Cognition Dissemination: The Pivot to AI Will Fail

The fear that robots will eventually steal all most human jobs has existed for decades now, to the extent of becoming a common dystopian joke to occasionally crack in many circles. But there’s a truth to most comedic quips, as this concern is quickly becoming more real for those within or who wish to enter industries affected by “convenience technology,” particularly those in the manufacturing sector. The fear has also risen in the fast-food industry, with many now equipped with touchscreen menus for ordering. But this fear was underestimated in the art, voice acting, and writing worlds, as AI has made strides faster than expected.
AI’s creeping takeover of writing has been in the non-AI-written news lately, as the technology has improved to a point where executives who run large publications are noticing in frightening ways. The newest is Buzzfeed, for which CEO Jonah Peretti announced that the publication will pursue using AI content generated by the progressively popular OpenAI’s ChatGPT. “You’ll see AI-inspired content move from an R&D stage to part of our core business, enhancing the quiz experience, informing our brainstorming, and personalizing our content for our audience,” Peretti wrote in an email to staffers. This is coincidentally coming about a month-and-a-half after Buzzfeed laid off 12 percent of its staffers, roughly 180 of them.
AI will be used for the quizzes that made the website popular over the real journalism that many writers have provided over the years. But even though Peretti promised to keep humans on board for the straight news and editorial segments of the company, this should frighten everyone who remains in online media. It took mere months for those who analyze the industry and work in it to think the AI takeover of writer jobs was years off to suddenly realizing the threat of robots stealing them is real.

Well, mostly real. The plans from executives who believe AI is the new hotness, alongside investors excited at the potential to have bots that don’t need fair dues at a company’s disposal, are simply a continuation of the ever-popular publisher trend to chase the newest technology for an advantage over competitors. This is following on the heels of the now-legendary pivot-to-video initiative from half a decade ago, during which executives wanted to diminish and eventually phase out written articles for more visual and audio content. The plan was driven by the supposedly-high number of hits videos were generating on social media, particularly Facebook. The costly initiative led to some publications even creating their own video programs, in addition to uploading videos on YouTube. This failed after the videos didn’t generate enough hits and attention to justify the cost output, just as those who were always skeptical of the plan expected.

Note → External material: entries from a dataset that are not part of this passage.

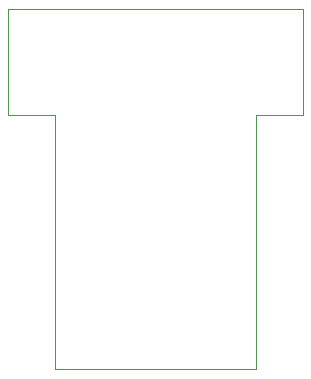
<source format=gbr>
%TF.GenerationSoftware,KiCad,Pcbnew,(6.0.5)*%
%TF.CreationDate,2022-06-07T12:49:24-06:00*%
%TF.ProjectId,15Pin_Fanout,31355069-6e5f-4466-916e-6f75742e6b69,rev?*%
%TF.SameCoordinates,Original*%
%TF.FileFunction,Profile,NP*%
%FSLAX46Y46*%
G04 Gerber Fmt 4.6, Leading zero omitted, Abs format (unit mm)*
G04 Created by KiCad (PCBNEW (6.0.5)) date 2022-06-07 12:49:24*
%MOMM*%
%LPD*%
G01*
G04 APERTURE LIST*
%TA.AperFunction,Profile*%
%ADD10C,0.100000*%
%TD*%
G04 APERTURE END LIST*
D10*
X12500000Y15000000D02*
X12500000Y24000000D01*
X-12500000Y24000000D02*
X-11250000Y24000000D01*
X12500000Y24000000D02*
X11750000Y24000000D01*
X-8500000Y5000000D02*
X-8500000Y15000000D01*
X11750000Y24000000D02*
X-11250000Y24000000D01*
X-12500000Y15000000D02*
X-12500000Y24000000D01*
X8500000Y-6500000D02*
X-8500000Y-6500000D01*
X-8500000Y5000000D02*
X-8500000Y-6500000D01*
X8500000Y5000000D02*
X8500000Y-6500000D01*
X8500000Y15000000D02*
X12500000Y15000000D01*
X-8500000Y15000000D02*
X-12500000Y15000000D01*
X8500000Y5000000D02*
X8500000Y15000000D01*
M02*

</source>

It didn’t help that this plan was driven by the massive number of hits videos were supposedly generating on Facebook, which were found to be inflated. Several of them weren’t as popular as the numbers implied, a little, tiny glitch on their part that they knew existed for months but did nothing to fix until it was too late.
The pivot to AI will have similar results: This will not go the way executives atop these publications think it will. It’s true that AI has made dazzlingly quick strides in technological advancement, but the content it generates remains hardly on par with what a human being is capable of. The resulting text, to much surprise, sounds robotic and droll, and anyone reading them will tell that quizzes made from the technology has been run through text generators. Executives underestimate how perceptive readers can be about these matters.

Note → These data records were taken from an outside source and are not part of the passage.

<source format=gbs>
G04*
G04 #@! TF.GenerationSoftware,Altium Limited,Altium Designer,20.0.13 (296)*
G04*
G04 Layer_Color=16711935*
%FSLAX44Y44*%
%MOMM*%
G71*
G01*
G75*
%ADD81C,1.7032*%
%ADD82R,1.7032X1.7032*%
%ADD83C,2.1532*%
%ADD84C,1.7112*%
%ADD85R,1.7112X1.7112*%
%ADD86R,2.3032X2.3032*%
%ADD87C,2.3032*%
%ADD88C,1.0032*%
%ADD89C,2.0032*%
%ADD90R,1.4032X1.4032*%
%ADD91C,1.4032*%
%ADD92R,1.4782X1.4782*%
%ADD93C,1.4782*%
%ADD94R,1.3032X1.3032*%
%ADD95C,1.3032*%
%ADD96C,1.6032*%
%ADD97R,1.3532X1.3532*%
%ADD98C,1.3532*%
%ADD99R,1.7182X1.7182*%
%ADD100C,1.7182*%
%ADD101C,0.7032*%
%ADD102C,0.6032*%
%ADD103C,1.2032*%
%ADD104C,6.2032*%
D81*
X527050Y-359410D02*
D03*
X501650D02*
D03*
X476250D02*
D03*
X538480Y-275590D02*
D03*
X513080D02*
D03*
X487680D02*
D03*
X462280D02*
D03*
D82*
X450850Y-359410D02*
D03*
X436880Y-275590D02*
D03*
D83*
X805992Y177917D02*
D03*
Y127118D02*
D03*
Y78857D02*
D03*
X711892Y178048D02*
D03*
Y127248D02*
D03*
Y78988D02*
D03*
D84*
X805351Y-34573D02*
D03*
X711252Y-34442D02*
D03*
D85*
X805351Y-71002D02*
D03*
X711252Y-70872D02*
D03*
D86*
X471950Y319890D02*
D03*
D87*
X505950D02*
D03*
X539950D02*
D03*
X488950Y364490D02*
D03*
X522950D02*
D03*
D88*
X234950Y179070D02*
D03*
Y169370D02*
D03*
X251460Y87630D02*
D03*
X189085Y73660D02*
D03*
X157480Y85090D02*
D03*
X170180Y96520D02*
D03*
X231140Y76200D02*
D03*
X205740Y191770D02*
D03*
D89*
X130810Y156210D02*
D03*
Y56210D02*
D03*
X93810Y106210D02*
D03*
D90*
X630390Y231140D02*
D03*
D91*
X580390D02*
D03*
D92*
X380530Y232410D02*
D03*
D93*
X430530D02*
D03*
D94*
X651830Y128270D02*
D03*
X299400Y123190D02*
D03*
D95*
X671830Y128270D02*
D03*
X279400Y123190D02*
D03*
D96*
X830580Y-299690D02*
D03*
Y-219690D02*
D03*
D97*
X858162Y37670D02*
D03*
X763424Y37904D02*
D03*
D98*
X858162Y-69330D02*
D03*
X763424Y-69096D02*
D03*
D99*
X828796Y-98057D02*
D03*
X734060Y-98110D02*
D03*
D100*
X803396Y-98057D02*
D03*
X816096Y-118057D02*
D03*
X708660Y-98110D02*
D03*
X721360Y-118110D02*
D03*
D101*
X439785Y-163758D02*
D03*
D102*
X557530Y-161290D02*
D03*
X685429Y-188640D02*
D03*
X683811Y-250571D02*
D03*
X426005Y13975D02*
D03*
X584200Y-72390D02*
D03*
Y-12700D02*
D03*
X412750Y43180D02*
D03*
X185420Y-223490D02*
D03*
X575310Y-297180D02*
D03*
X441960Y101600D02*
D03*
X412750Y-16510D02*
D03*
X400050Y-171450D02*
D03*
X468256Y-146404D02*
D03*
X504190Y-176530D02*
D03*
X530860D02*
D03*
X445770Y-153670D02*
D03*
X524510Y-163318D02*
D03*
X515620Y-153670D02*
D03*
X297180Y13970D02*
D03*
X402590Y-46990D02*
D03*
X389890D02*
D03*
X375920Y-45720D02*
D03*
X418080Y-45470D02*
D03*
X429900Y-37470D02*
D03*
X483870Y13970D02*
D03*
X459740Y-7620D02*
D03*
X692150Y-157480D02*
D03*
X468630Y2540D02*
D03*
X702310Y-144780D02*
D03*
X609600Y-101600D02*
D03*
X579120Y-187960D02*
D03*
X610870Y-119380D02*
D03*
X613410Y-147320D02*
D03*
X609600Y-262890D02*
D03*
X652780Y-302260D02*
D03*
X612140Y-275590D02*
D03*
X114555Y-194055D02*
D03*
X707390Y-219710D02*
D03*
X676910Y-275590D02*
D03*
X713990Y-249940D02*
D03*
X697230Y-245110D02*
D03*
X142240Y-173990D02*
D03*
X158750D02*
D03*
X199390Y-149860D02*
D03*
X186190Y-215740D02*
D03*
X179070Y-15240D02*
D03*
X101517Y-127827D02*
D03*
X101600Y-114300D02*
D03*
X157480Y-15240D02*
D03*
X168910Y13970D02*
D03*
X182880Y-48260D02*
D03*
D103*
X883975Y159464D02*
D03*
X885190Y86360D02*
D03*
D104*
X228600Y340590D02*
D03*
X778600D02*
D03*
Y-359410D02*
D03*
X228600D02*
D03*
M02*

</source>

There’s even evidence of this. One publication recently tried this to predictably poor results. CNET secretly debuted a series of articles under the byline of “CNET Money Staff,” one vague enough that it should have immediately raised eyebrows. The dead giveaway that proved how the articles were AI-generated emerged through the number of factual and mathematical errors created that no human hired to write financial articles would make. CNET has since removed the articles, though said nothing about ceasing use of the technology. This alone was enough to show how executives long to replace human workers with AI in a quick fashion, which should make writers who don’t write editorials with an intense human touch quiver in fear of the near future.

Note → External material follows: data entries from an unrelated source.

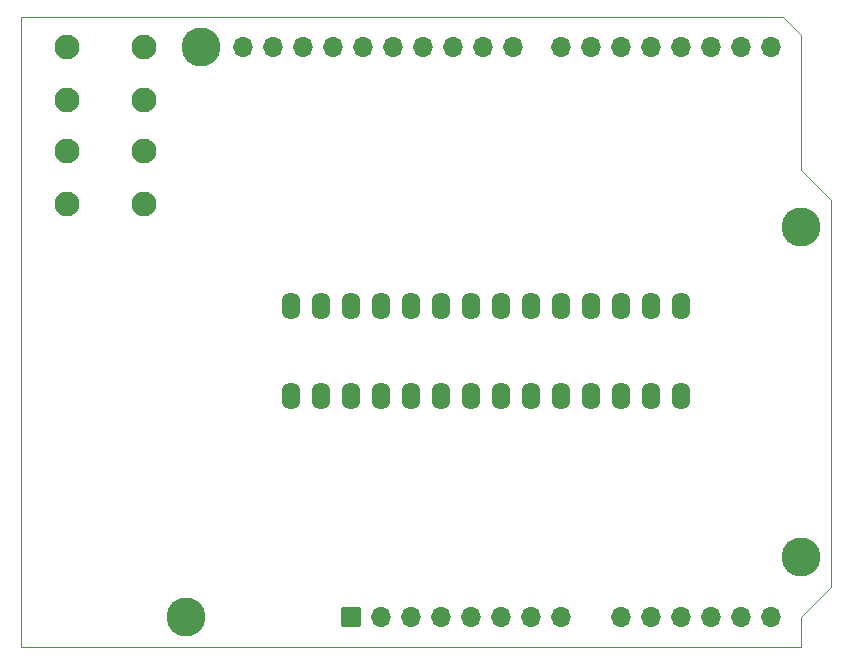
<source format=gbr>
%TF.GenerationSoftware,KiCad,Pcbnew,(7.0.0)*%
%TF.CreationDate,2023-03-08T16:41:05-05:00*%
%TF.ProjectId,RESTORE_AVR_FUSES_SPI,52455354-4f52-4455-9f41-56525f465553,rev?*%
%TF.SameCoordinates,Original*%
%TF.FileFunction,Soldermask,Bot*%
%TF.FilePolarity,Negative*%
%FSLAX46Y46*%
G04 Gerber Fmt 4.6, Leading zero omitted, Abs format (unit mm)*
G04 Created by KiCad (PCBNEW (7.0.0)) date 2023-03-08 16:41:05*
%MOMM*%
%LPD*%
G01*
G04 APERTURE LIST*
G04 Aperture macros list*
%AMRoundRect*
0 Rectangle with rounded corners*
0 $1 Rounding radius*
0 $2 $3 $4 $5 $6 $7 $8 $9 X,Y pos of 4 corners*
0 Add a 4 corners polygon primitive as box body*
4,1,4,$2,$3,$4,$5,$6,$7,$8,$9,$2,$3,0*
0 Add four circle primitives for the rounded corners*
1,1,$1+$1,$2,$3*
1,1,$1+$1,$4,$5*
1,1,$1+$1,$6,$7*
1,1,$1+$1,$8,$9*
0 Add four rect primitives between the rounded corners*
20,1,$1+$1,$2,$3,$4,$5,0*
20,1,$1+$1,$4,$5,$6,$7,0*
20,1,$1+$1,$6,$7,$8,$9,0*
20,1,$1+$1,$8,$9,$2,$3,0*%
G04 Aperture macros list end*
%TA.AperFunction,Profile*%
%ADD10C,0.100000*%
%TD*%
%ADD11C,2.101600*%
%ADD12C,3.301600*%
%ADD13RoundRect,0.050800X0.800000X-0.800000X0.800000X0.800000X-0.800000X0.800000X-0.800000X-0.800000X0*%
%ADD14O,1.701600X1.701600*%
%ADD15O,1.602740X2.301240*%
G04 APERTURE END LIST*
D10*
%TO.C,A1*%
X101600000Y-76200000D02*
X101600000Y-129540000D01*
X101600000Y-129540000D02*
X167640000Y-129540000D01*
X166120000Y-76200000D02*
X101600000Y-76200000D01*
X167640000Y-77720000D02*
X166120000Y-76200000D01*
X167640000Y-89150000D02*
X167640000Y-77720000D01*
X167640000Y-127000000D02*
X170180000Y-124460000D01*
X167640000Y-129540000D02*
X167640000Y-127000000D01*
X170180000Y-91690000D02*
X167640000Y-89150000D01*
X170180000Y-124460000D02*
X170180000Y-91690000D01*
%TD*%
D11*
%TO.C,SW2*%
X105514000Y-78740000D03*
X112014000Y-78740000D03*
X105514000Y-83240000D03*
X112014000Y-83240000D03*
%TD*%
D12*
%TO.C,A1*%
X115570000Y-127000000D03*
X116840000Y-78740000D03*
X167640000Y-93980000D03*
X167640000Y-121920000D03*
D13*
X129540000Y-127000000D03*
D14*
X132079999Y-126999999D03*
X134619999Y-126999999D03*
X137159999Y-126999999D03*
X139699999Y-126999999D03*
X142239999Y-126999999D03*
X144779999Y-126999999D03*
X147319999Y-126999999D03*
X152399999Y-126999999D03*
X154939999Y-126999999D03*
X157479999Y-126999999D03*
X160019999Y-126999999D03*
X162559999Y-126999999D03*
X165099999Y-126999999D03*
X165099999Y-78739999D03*
X162559999Y-78739999D03*
X160019999Y-78739999D03*
X157479999Y-78739999D03*
X154939999Y-78739999D03*
X152399999Y-78739999D03*
X149859999Y-78739999D03*
X147319999Y-78739999D03*
X143259999Y-78739999D03*
X140719999Y-78739999D03*
X138179999Y-78739999D03*
X135639999Y-78739999D03*
X133099999Y-78739999D03*
X130559999Y-78739999D03*
X128019999Y-78739999D03*
X125479999Y-78739999D03*
X122939999Y-78739999D03*
X120399999Y-78739999D03*
%TD*%
D15*
%TO.C,ZIF1*%
X124459999Y-100710999D03*
X126999999Y-100710999D03*
X129539999Y-100710999D03*
X132079999Y-100710999D03*
X134619999Y-100710999D03*
X137159999Y-100710999D03*
X139699999Y-100710999D03*
X142239999Y-100710999D03*
X144779999Y-100710999D03*
X147319999Y-100710999D03*
X149859999Y-100710999D03*
X152399999Y-100710999D03*
X154939999Y-100710999D03*
X157479999Y-100710999D03*
X157479999Y-108330999D03*
X154939999Y-108330999D03*
X152399999Y-108330999D03*
X149859999Y-108330999D03*
X147319999Y-108330999D03*
X144779999Y-108330999D03*
X142239999Y-108330999D03*
X139699999Y-108330999D03*
X137159999Y-108330999D03*
X134619999Y-108330999D03*
X132079999Y-108330999D03*
X129539999Y-108330999D03*
X126999999Y-108330999D03*
X124459999Y-108330999D03*
%TD*%
D11*
%TO.C,SW1*%
X105514000Y-87575100D03*
X112014000Y-87575100D03*
X105514000Y-92075100D03*
X112014000Y-92075100D03*
%TD*%
M02*

</source>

But they shouldn’t quiver because AI will take their jobs; again, the initiative is bound to bomb. Several writers were sacrificed for the pivot to video, and the same will happen here as it will become clear that executives overestimated the potential. But these jobs are unlikely to return after this happens, as many of them didn’t after video proved too costly. The perpetual chase for infinitive significant growth will continue, and executives, through their actions, have already made mere article publishing seem unprofitable in the long run.
The only small — and I mean small — consolation will be the jobs created to polish AI-created content in written and art forms. But they won’t be numerous and likely won’t pay well, not to mention how dystopian that will nonetheless feel and be. We’re in for a messy future that could have been avoided if it wasn’t for greed running amok, a feeling that could be applied to nearly everything in life.